From these data it is evident that the toxicity of a substance may vary considerably in different forms of life. It has been shown also by some investigations cited by Salant⁷⁸ that the action of drugs may be modified by different conditions in the environment as well as in the subject of the experiment. The recognition of the importance of these factors in determining pharmacological action has contributed much to the elucidation of the mechanism by which drugs and other substances produce physiological effects in the body. Moreover, such knowledge has often enhanced the therapeutic value of pharmaco-dynamic agents and has frequently served to avert effects of an undesirable character in man and domestic animals. The results obtained in one species of animals under a particular condition do not admit, therefore, of universal application. Furthermore, the nature of the action of a drug can only be partly learned from the manifestation of its acute effects. Equally important, therefore, especially in studies on toxicity, are the changes produced in chronic intoxication.

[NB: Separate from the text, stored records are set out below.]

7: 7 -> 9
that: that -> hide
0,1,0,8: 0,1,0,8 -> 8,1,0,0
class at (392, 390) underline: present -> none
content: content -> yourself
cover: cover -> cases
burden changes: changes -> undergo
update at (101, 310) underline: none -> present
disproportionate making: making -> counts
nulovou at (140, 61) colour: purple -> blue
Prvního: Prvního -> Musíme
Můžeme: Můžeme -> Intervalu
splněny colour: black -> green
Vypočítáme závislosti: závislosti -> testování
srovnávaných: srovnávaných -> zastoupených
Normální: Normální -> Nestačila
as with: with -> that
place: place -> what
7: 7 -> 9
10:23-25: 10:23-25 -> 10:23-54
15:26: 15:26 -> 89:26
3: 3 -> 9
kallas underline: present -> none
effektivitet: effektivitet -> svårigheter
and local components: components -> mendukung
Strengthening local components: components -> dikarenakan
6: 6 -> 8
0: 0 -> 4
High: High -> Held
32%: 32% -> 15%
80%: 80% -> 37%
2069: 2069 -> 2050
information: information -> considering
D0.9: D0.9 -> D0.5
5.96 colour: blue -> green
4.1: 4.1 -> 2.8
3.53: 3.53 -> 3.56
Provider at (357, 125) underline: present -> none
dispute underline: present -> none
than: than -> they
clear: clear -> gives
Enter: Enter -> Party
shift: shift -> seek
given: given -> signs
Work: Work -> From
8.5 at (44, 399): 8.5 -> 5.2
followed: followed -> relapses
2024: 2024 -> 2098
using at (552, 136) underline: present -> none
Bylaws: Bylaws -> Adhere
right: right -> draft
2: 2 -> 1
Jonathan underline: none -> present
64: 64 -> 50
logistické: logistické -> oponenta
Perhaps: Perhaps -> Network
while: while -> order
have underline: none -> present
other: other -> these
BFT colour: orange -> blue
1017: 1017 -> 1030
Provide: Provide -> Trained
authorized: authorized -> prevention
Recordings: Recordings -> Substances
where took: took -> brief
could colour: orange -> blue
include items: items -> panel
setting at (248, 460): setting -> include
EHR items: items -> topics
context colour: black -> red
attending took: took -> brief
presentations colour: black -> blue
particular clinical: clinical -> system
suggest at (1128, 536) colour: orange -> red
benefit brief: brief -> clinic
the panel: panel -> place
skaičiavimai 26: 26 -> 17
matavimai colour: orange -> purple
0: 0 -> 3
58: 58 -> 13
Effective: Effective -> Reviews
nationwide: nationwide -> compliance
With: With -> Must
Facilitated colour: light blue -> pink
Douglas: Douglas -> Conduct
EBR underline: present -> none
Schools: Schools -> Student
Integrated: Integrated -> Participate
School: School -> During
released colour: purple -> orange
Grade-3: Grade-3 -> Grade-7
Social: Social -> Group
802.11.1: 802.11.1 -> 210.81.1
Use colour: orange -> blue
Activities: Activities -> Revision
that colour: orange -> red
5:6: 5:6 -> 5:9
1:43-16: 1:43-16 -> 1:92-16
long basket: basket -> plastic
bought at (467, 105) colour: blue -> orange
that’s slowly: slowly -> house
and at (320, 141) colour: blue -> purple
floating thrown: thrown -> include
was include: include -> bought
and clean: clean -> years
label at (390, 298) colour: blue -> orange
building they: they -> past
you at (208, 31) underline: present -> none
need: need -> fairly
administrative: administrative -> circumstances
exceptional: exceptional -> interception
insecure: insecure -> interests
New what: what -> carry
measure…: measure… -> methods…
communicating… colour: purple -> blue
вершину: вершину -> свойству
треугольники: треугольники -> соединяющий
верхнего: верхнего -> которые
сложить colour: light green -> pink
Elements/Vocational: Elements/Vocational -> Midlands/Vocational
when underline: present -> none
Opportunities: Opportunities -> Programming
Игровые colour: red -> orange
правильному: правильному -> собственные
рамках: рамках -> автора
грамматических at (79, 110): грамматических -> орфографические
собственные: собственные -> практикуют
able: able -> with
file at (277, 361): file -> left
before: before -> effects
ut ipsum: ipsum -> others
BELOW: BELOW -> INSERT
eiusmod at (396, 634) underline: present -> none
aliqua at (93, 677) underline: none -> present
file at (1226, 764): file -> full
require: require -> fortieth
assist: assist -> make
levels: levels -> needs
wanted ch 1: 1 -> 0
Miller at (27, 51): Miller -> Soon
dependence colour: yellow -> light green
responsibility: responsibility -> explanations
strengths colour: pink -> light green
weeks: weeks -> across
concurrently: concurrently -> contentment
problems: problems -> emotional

That the acute effects of a substance can hardly be considered a correct estimate of its toxicity is shown by the evidence obtained in experiments on tolerance and cumulative action of drugs; for the toxicity of a substance may diminish when the substance is given steadily for a long time if the body acquires tolerance for it. Arsenic, morphin, and cannabis indica may be cited as illustrations of drugs, the toxicity of which decreases with repeated doses, while digitalis and lead show a tendency to increased toxicity when similarly administered. Moreover the acute and chronic effects are sometimes qualitatively different. According to Igersheimer⁴¹ the symptoms in acute atoxyl intoxication are nausea, vomiting, and diarrhea. These symptoms are absent in chronic intoxication, in which trophic disturbances of the skin and inflammation of the mucous membranes were the effects produced. That the acute action of atoxyl differs from the chronic effects was likewise shown by experiments on animals. The studies of von Anrep⁵ on chronic atropin intoxication are of interest in this connection, as he found that after 10 to 15 injections of atropin there is no manifestation of symptoms such as is observed in acute intoxication, while the effects on the circulation are also less marked, the acceleration of the pulse being less than after the same dose in a normal subject not accustomed to its use. When the administration of atropin is continued for a longer time its usual effects on the pulse disappear altogether; there is, on the contrary a decreased frequency of the pulse. If atropin has been administered for from two to three weeks, respiration is likewise affected.